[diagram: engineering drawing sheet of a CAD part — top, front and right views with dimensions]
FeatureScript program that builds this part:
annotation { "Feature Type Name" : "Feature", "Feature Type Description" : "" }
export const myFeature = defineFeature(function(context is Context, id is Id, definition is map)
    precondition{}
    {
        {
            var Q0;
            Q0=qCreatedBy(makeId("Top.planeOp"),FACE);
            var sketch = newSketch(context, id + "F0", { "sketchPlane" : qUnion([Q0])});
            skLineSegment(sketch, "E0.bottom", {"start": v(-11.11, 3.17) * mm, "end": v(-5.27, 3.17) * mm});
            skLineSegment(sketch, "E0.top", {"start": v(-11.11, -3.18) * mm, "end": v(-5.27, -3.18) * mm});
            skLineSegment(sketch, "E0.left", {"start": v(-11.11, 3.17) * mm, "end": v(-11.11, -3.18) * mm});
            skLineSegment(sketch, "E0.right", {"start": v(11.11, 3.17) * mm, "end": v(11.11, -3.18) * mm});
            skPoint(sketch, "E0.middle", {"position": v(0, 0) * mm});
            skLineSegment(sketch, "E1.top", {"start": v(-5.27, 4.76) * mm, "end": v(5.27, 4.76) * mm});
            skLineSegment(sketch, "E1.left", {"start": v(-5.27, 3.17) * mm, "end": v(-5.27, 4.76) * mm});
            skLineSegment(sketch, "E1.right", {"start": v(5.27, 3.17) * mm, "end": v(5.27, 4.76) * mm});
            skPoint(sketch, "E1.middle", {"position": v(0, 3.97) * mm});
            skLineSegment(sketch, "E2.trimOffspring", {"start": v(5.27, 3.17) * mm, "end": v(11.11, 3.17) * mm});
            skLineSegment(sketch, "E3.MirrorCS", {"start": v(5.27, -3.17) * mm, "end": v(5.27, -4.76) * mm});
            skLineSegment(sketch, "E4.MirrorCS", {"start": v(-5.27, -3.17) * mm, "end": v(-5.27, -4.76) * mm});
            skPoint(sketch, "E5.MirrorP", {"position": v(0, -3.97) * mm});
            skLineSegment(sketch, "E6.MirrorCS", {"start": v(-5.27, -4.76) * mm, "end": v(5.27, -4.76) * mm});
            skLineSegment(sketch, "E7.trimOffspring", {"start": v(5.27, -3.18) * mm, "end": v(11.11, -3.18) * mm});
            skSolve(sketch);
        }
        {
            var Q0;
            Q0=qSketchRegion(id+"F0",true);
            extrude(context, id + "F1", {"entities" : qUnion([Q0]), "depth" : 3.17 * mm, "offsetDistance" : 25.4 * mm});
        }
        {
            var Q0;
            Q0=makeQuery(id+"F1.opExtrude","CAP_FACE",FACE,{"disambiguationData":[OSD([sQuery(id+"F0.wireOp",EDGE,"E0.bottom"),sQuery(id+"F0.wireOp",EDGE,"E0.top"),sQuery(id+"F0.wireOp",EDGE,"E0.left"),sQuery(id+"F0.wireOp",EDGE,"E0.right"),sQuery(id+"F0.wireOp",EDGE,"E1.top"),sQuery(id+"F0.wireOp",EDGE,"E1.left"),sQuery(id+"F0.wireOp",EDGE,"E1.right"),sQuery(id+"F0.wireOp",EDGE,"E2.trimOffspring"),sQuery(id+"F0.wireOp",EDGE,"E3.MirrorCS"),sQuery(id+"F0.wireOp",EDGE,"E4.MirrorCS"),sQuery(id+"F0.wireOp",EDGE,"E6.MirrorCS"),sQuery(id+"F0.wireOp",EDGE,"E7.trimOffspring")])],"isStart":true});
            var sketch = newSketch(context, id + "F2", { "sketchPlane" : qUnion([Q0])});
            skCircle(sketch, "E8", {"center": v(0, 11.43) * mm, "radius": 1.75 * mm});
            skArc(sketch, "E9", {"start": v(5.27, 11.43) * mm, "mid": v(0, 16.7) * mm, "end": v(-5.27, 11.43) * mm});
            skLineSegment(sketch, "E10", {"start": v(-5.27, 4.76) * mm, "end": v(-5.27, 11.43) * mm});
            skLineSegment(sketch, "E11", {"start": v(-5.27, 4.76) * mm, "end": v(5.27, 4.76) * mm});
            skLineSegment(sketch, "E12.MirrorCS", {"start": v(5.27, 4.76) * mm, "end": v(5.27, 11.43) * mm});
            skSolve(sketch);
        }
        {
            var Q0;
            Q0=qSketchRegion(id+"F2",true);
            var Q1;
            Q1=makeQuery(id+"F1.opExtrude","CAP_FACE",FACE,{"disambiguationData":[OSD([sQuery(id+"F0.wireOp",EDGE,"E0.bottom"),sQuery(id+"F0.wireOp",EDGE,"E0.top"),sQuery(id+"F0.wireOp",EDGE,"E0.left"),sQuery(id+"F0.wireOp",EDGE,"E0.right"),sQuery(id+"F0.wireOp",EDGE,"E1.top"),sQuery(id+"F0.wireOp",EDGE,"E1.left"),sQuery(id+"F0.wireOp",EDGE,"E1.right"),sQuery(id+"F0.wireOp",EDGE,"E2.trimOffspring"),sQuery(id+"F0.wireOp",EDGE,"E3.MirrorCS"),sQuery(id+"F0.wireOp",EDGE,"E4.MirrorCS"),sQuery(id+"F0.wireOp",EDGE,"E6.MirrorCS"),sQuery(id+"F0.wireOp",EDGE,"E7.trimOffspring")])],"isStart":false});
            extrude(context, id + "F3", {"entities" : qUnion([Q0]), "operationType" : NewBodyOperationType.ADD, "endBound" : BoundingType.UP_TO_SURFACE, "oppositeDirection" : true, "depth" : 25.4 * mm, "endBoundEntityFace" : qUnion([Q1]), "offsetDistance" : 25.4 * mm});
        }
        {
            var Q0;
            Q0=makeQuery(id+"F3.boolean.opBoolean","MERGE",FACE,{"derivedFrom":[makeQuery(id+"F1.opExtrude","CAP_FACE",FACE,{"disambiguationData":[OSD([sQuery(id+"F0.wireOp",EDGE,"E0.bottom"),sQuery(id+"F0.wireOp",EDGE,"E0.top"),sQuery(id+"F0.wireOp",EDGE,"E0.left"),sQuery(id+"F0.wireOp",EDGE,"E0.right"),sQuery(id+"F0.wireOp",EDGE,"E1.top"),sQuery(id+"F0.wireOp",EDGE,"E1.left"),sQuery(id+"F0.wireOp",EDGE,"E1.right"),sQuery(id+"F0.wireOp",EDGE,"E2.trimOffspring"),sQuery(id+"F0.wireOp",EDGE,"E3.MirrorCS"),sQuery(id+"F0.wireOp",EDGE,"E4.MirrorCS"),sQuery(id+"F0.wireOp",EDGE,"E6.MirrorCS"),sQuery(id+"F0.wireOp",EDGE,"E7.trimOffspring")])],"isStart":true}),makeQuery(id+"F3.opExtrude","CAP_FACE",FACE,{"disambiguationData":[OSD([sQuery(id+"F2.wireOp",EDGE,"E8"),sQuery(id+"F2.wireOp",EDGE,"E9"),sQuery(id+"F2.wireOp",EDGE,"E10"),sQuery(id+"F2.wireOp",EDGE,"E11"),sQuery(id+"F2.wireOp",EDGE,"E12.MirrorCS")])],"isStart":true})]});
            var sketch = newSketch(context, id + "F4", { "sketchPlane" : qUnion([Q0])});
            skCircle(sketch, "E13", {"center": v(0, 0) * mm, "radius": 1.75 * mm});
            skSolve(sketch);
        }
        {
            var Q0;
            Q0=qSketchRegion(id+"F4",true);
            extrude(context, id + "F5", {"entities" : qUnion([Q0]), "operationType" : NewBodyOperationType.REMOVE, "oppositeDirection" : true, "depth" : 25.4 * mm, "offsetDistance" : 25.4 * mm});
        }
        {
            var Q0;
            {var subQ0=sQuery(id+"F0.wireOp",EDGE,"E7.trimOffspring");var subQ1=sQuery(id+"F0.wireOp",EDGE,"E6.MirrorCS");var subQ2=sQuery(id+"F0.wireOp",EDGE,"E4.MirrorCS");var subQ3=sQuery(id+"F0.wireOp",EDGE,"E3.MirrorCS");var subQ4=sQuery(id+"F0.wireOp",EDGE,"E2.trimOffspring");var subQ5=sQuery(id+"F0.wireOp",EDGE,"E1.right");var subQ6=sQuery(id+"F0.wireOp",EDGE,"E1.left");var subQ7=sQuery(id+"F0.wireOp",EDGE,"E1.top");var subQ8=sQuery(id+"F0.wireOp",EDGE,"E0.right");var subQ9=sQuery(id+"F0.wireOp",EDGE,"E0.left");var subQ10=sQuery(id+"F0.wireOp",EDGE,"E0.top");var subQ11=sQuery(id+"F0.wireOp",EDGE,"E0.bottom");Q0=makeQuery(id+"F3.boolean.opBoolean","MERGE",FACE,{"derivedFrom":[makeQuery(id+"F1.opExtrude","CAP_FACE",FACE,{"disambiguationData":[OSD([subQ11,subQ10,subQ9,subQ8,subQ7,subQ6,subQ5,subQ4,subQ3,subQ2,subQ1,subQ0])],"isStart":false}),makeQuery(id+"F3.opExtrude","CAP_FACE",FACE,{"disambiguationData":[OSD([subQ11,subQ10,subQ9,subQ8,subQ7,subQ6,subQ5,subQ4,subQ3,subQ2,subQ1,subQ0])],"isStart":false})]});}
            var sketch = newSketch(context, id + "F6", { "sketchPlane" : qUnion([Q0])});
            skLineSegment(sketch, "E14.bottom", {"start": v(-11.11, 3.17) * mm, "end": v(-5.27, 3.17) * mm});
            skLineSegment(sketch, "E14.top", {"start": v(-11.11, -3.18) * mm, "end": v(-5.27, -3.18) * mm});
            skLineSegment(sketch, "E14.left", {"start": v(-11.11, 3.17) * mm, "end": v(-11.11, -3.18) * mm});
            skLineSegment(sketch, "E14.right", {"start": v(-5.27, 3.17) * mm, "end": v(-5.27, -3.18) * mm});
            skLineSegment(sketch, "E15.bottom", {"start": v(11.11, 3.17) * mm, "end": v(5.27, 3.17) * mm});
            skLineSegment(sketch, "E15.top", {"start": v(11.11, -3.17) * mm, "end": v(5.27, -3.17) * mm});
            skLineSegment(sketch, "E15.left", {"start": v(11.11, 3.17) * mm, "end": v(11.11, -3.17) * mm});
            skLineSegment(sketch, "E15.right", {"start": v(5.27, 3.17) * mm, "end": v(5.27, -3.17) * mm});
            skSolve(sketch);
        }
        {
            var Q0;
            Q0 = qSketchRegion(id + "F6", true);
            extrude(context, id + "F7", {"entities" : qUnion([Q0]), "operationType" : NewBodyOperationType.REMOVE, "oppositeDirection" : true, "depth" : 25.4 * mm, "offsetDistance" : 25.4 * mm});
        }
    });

* [Task objective]:
Find every line above that contains the string "NewBodyOperationType" and copy each one out in full.

* [Answer for the task]:
            extrude(context, id + "F3", {"entities" : qUnion([Q0]), "operationType" : NewBodyOperationType.ADD, "endBound" : BoundingType.UP_TO_SURFACE, "oppositeDirection" : true, "depth" : 25.4 * mm, "endBoundEntityFace" : qUnion([Q1]), "offsetDistance" : 25.4 * mm});
            extrude(context, id + "F5", {"entities" : qUnion([Q0]), "operationType" : NewBodyOperationType.REMOVE, "oppositeDirection" : true, "depth" : 25.4 * mm, "offsetDistance" : 25.4 * mm});
            extrude(context, id + "F7", {"entities" : qUnion([Q0]), "operationType" : NewBodyOperationType.REMOVE, "oppositeDirection" : true, "depth" : 25.4 * mm, "offsetDistance" : 25.4 * mm});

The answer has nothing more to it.